Junge Held*innen | | von Holger Twele

Das Schicksal in die Hand nehmen

Die Protagonistin in „Maydegol“ (Sarvnaz Alambeigi, 2024)

Kann eine 18-Jährige eine junge Heldin sein, wenn bereits ihr Name darauf verweist, dass sie eine „gebrochene Blume“ ist? Selbst dann, wenn sie am Ende nicht als große Siegerin dasteht und ein Teil ihrer Träume vorerst unerfüllt bleibt? Selbstverständlich ja, denn die Titelfigur im semidokumentarischen Film von Sarnaz Alambeigi verliert dabei nie die Hoffnung und zeigt ein bewundernswertes Maß an Resilienz.

Filmstill aus Maydegol
"Maydegol" (c) Berlinale Generation 2024

Welche Energie und was für eine Willenskraft in dieser jungen Frau steckt, wird bereits in den ersten Szenen des Films deutlich. Maydegol, der iranischen Kleiderordnung entsprechend stets bekleidet mit einem Hijab, klettert wütend auf das verschlossene Eingangstor einer Fabrik. Lautstark und mit schriller Stille fordert sie Einlass und eine Anstellung für einen Job, der nur für Männer da ist. Sie lässt sich vom unsichtbar bleibenden Pförtner selbst dann nicht abwimmeln, als dieser ihr mit der Polizei droht. Und das könnte für Maydegol böse Konsequenzen haben, denn sie ist eine afghanische Jugendliche, die mit ihrer Familie in den Iran geflohen ist und dort – nicht nur als Frau – so gut wie keine Rechte, geschweige denn einen gültigen Pass besitzt. Aber das erfährt das Publikum erst viel später, genauso wie ihren Herzenswunsch. Sie möchte eine professionelle Muay-Thai-Boxerin werden und trotz der Machtübernahme der Taliban 2022 wieder in ihre Heimat Afghanistan zurückkehren, auch um dort an einer Meisterschaft für Frauen teilzunehmen. Ein lebensgefährliches Unterfangen, denn die Taliban haben offenbar schon mehrere junge Frauen in ihrem Alter einfach erschossen, wie sie zu hören bekommt. Um sich das Geld für ihr intensives Box-Training zu verdienen, arbeitet sie heimlich von früh bis nachts, als Erntehelferin und in einer Champignonzucht, zudem als einzige Frau unter lauter Männern.

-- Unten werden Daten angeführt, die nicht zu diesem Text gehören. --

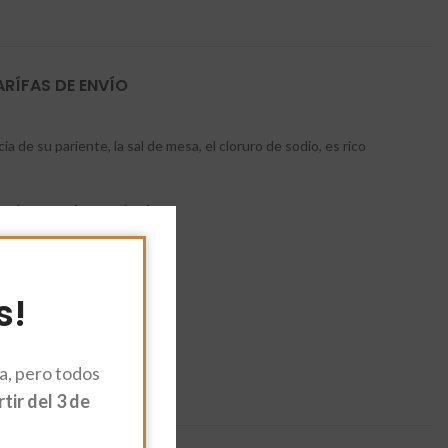
ARÍFAS DE ENVÍO
cia de su pariente, la sal de mesa, el cloruro de sodio, es rico
r el suero y formar el tofu.
s!
, pero todos
ir del 3 de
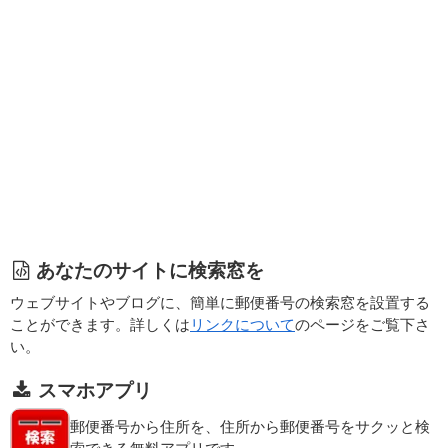
あなたのサイトに検索窓を
ウェブサイトやブログに、簡単に郵便番号の検索窓を設置する
ことができます。詳しくは
リンクについて
のページをご覧下さ
い。
スマホアプリ
郵便番号から住所を、住所から郵便番号をサクッと検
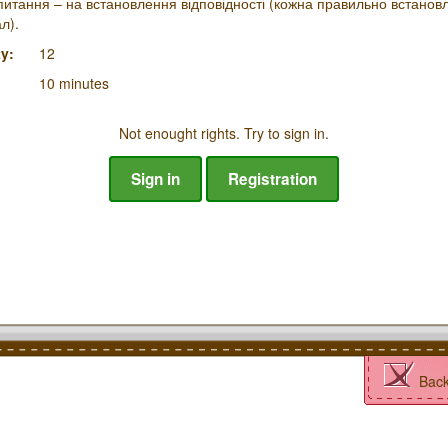
2 питання – на встановлення відповідності (кожна правильно встановл
л).
y:
12
10 minutes
Not enought rights. Try to sign in.
Sign in
Registration
Bac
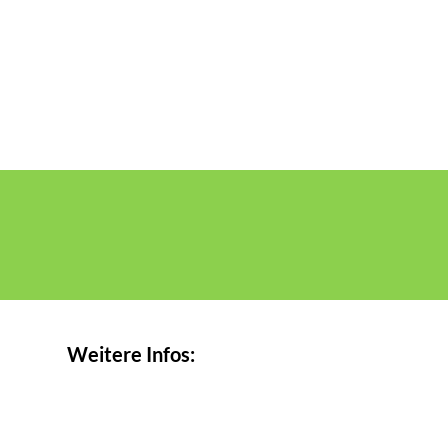
Weitere Infos:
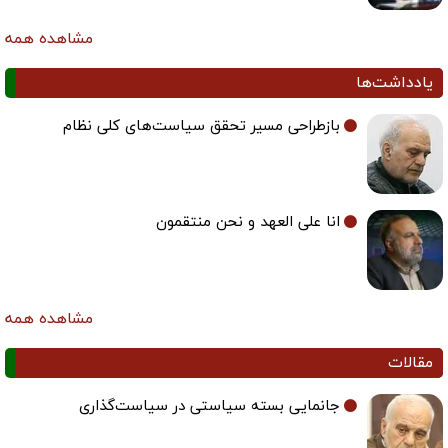
مشاهده همه
یادداشت‌ها
بازطراحی مسیر تحقق سیاست‌های کلی نظام
انا علی العهد و نحن منتقمون
مشاهده همه
مقالات
جانمایی بسته سیاستی در سیاست‌گذاری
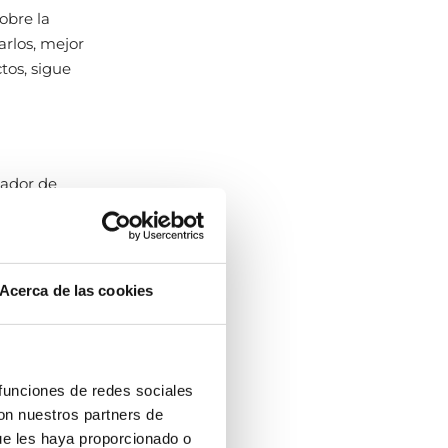
obre la
arlos, mejor
tos, sigue
iador de
de agua con
limpia
Acerca de las cookies
depende del
un baño
 funciones de redes sociales
al menos
con nuestros partners de
 agua y un
ue les haya proporcionado o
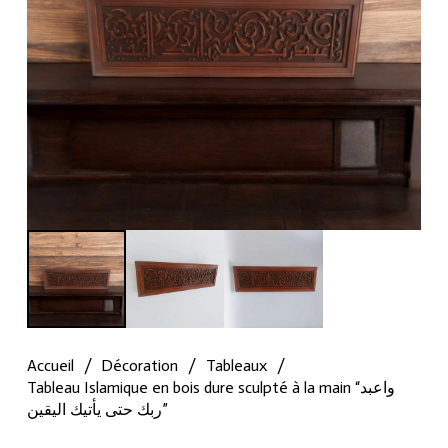
Accueil
/
Décoration
/
Tableaux
/
Tableau Islamique en bois dure sculpté à la main “واعبد
ربك حتى يأتيك اليقين”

Als wäre das alles nicht schon zu viel, kann sie von ihrer in den Rollenbildern sehr konservativ eingestellten Familie kein Verständnis für ihre Träume auf eine bessere Zukunft erwarten. Sie sieht sich und ihre Mutter sogar unmittelbaren Gewalterfahrungen seitens des Vaters ausgesetzt. Das ist im Film allerdings nur auf der Tonspur zu hören und in einem gebrochenen Finger zu sehen, der im Krankenhaus geschient wird. Selbst von ihrem Trainer, der sie zusammen mit anderen jungen Frauen so gut wie möglich fördern und unterstützen möchte, erhält sie lediglich den Ratschlag, dem Vater auf jeden Fall zu gehorchen. Sie soll sich aber vor seinen Schlägen schützen, damit durch mögliche Verletzungen wenigstens das Training nicht gefährdet ist. In ihrem unbändigen Wunsch nach Veränderung und um ihr Ziel zu erreichen, würde sie schließlich „alles tun“, vielleicht sogar eine Scheinehe mit einem Fremden eingehen, damit sie einen Pass bekommt und frei reisen kann.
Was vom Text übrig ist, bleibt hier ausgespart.